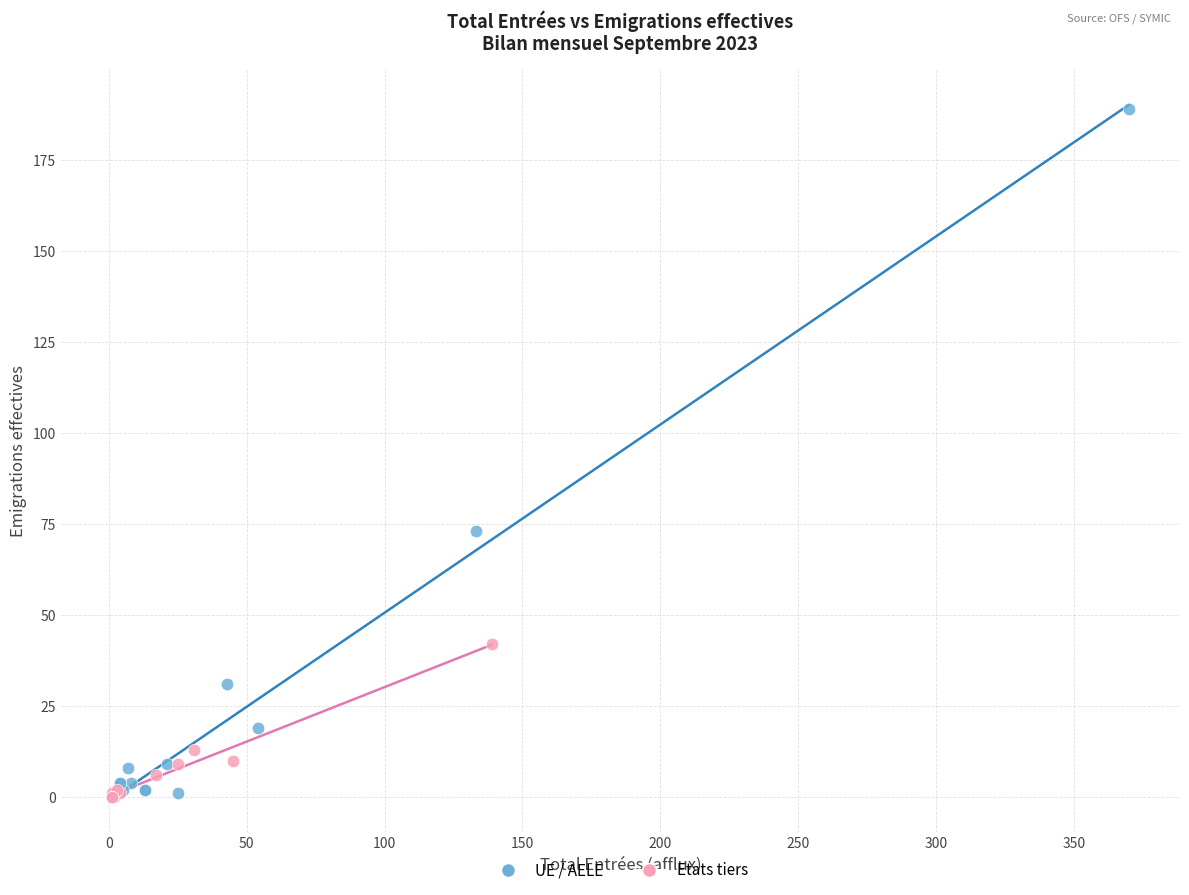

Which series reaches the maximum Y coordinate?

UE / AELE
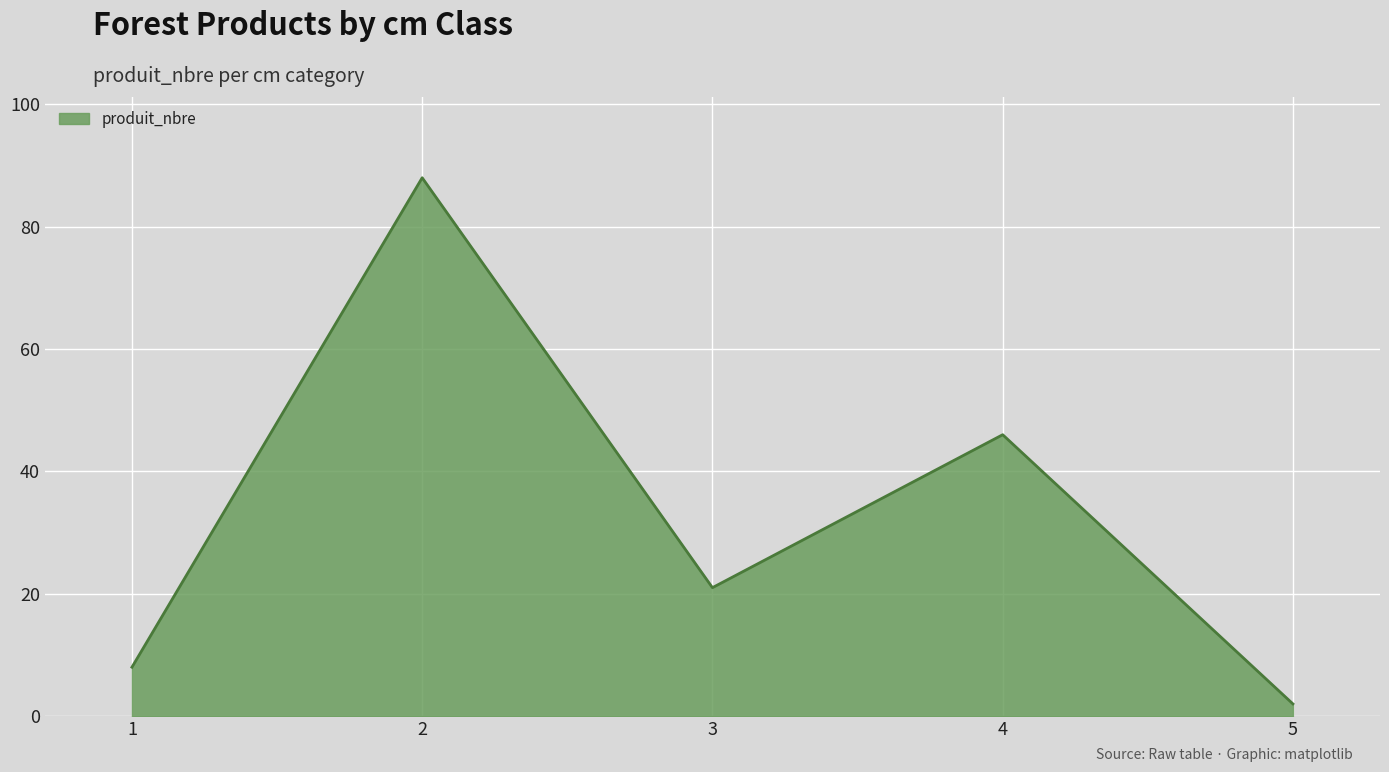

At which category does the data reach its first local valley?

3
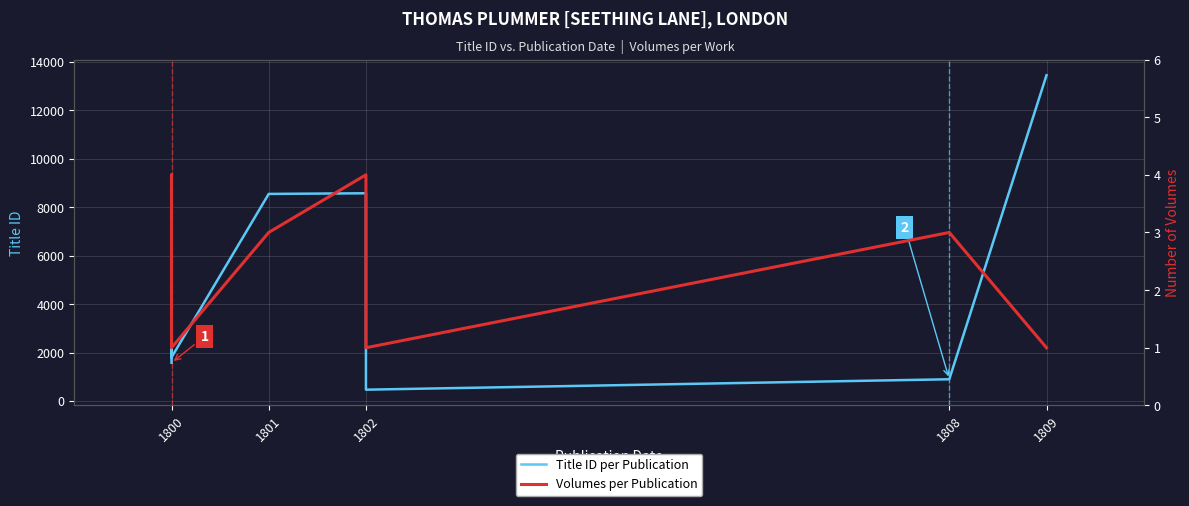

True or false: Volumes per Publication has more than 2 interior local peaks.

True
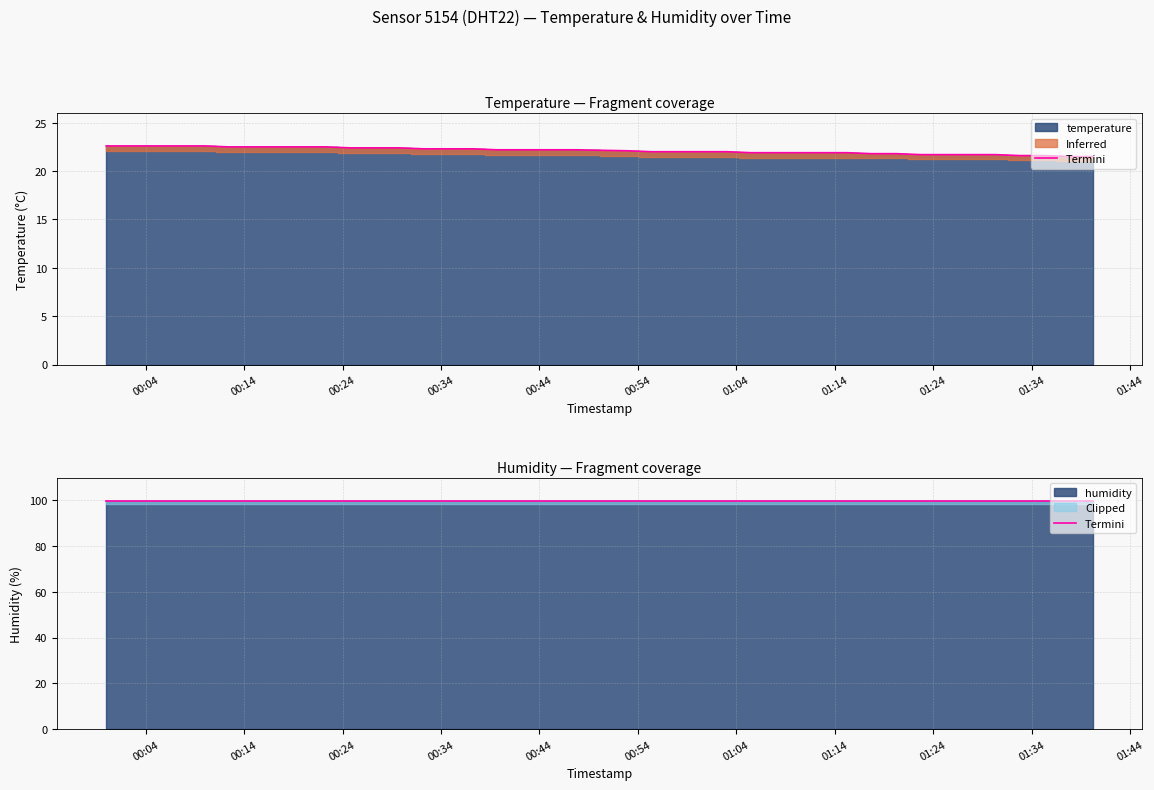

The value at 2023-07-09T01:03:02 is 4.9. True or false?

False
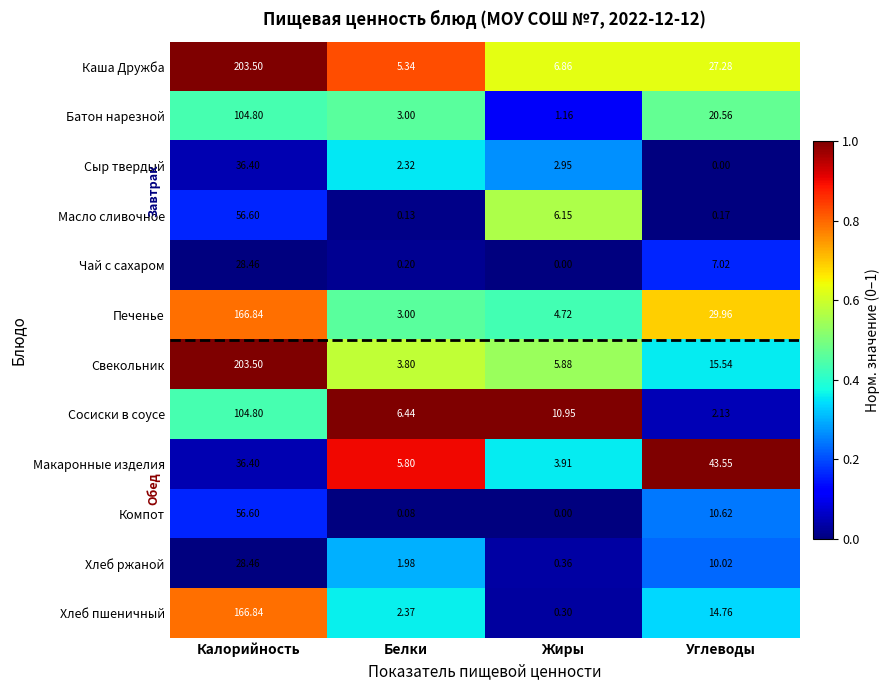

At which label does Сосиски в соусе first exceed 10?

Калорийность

_Job:_
Copy the records above word for word, leaving out the pictures.

_Response to this task:_
Which series reaches the maximum Y coordinate?

UE / AELE

At which category does the data reach its first local valley?

3

True or false: Volumes per Publication has more than 2 interior local peaks.

True

The value at 2023-07-09T01:03:02 is 4.9. True or false?

False

At which label does Сосиски в соусе first exceed 10?

Калорийность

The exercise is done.